##### INFORMATION SHOWN

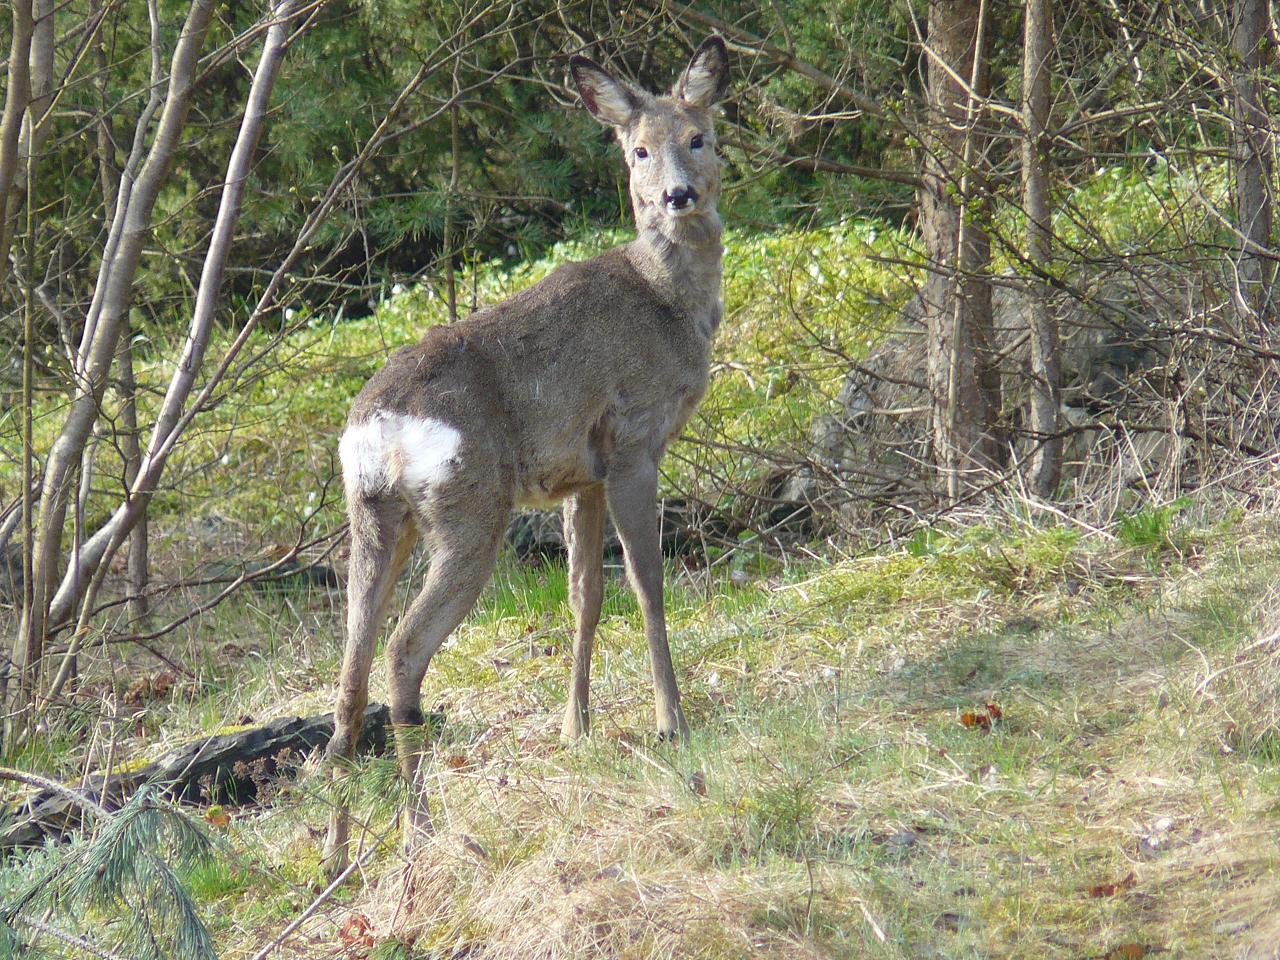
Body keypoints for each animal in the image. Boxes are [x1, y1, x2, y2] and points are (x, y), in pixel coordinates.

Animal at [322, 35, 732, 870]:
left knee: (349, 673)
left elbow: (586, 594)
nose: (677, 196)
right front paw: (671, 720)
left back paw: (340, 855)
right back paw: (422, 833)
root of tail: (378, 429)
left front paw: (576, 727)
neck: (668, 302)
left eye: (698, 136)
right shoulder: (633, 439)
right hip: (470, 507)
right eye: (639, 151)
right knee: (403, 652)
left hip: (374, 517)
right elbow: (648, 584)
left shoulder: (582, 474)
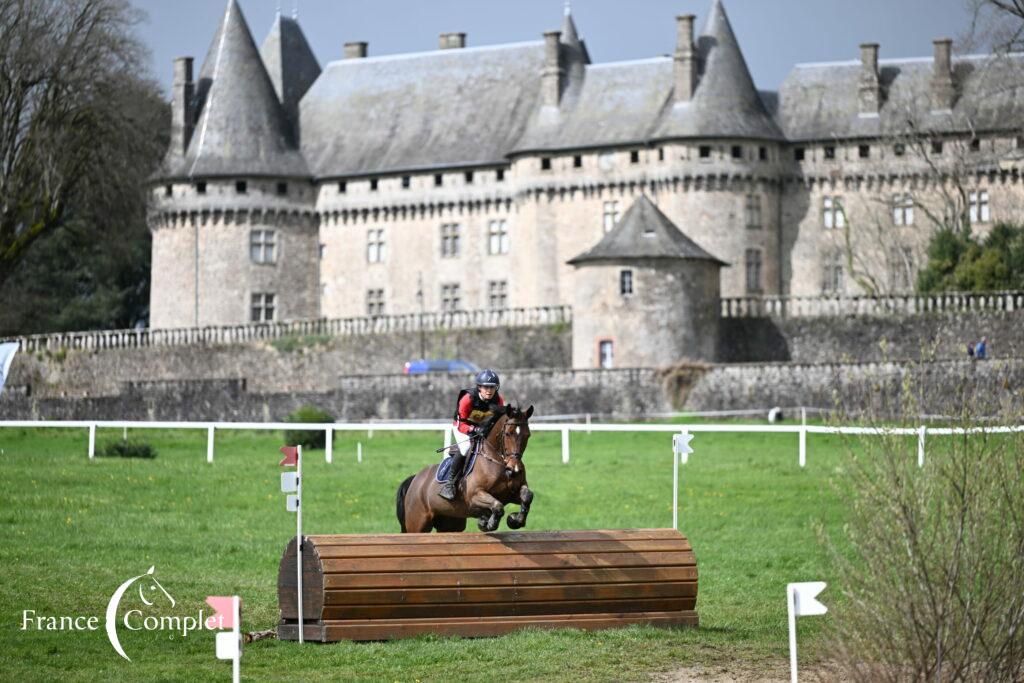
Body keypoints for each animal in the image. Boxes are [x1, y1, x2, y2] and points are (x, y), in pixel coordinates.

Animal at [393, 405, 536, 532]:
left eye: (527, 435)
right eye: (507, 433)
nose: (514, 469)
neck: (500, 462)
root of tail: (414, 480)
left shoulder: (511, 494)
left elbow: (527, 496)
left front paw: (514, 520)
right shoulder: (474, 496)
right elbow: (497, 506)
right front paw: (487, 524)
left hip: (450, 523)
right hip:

##########

Write every record out again exactly; no pictures belong in the copy.

EXERCISE ANSWER:
Body keypoints for each animal in the image. Boxes are [x1, y1, x2, y2] and points are (x, y), in pixel coordinates.

Animal at [322, 35, 732, 870]:
left knee: (349, 673)
left elbow: (586, 594)
nose: (677, 196)
right front paw: (671, 720)
left back paw: (340, 855)
right back paw: (422, 833)
root of tail: (378, 429)
left front paw: (576, 727)
neck: (668, 302)
left eye: (698, 136)
right shoulder: (633, 439)
right hip: (470, 507)
right eye: (639, 151)
right knee: (403, 652)
left hip: (374, 517)
right elbow: (648, 584)
left shoulder: (582, 474)
Body keypoints for each animal in the image. Boxes are [x1, y1, x2, y2] and points are (x, y), in pixel coordinates.

Animal at [393, 405, 536, 532]:
left eye: (527, 435)
right eye: (507, 433)
nose: (514, 469)
neck: (500, 462)
root of tail: (414, 480)
left shoulder: (511, 494)
left elbow: (527, 496)
left front paw: (514, 520)
right shoulder: (474, 496)
right elbow: (497, 506)
right front paw: (487, 524)
left hip: (450, 523)
right hip:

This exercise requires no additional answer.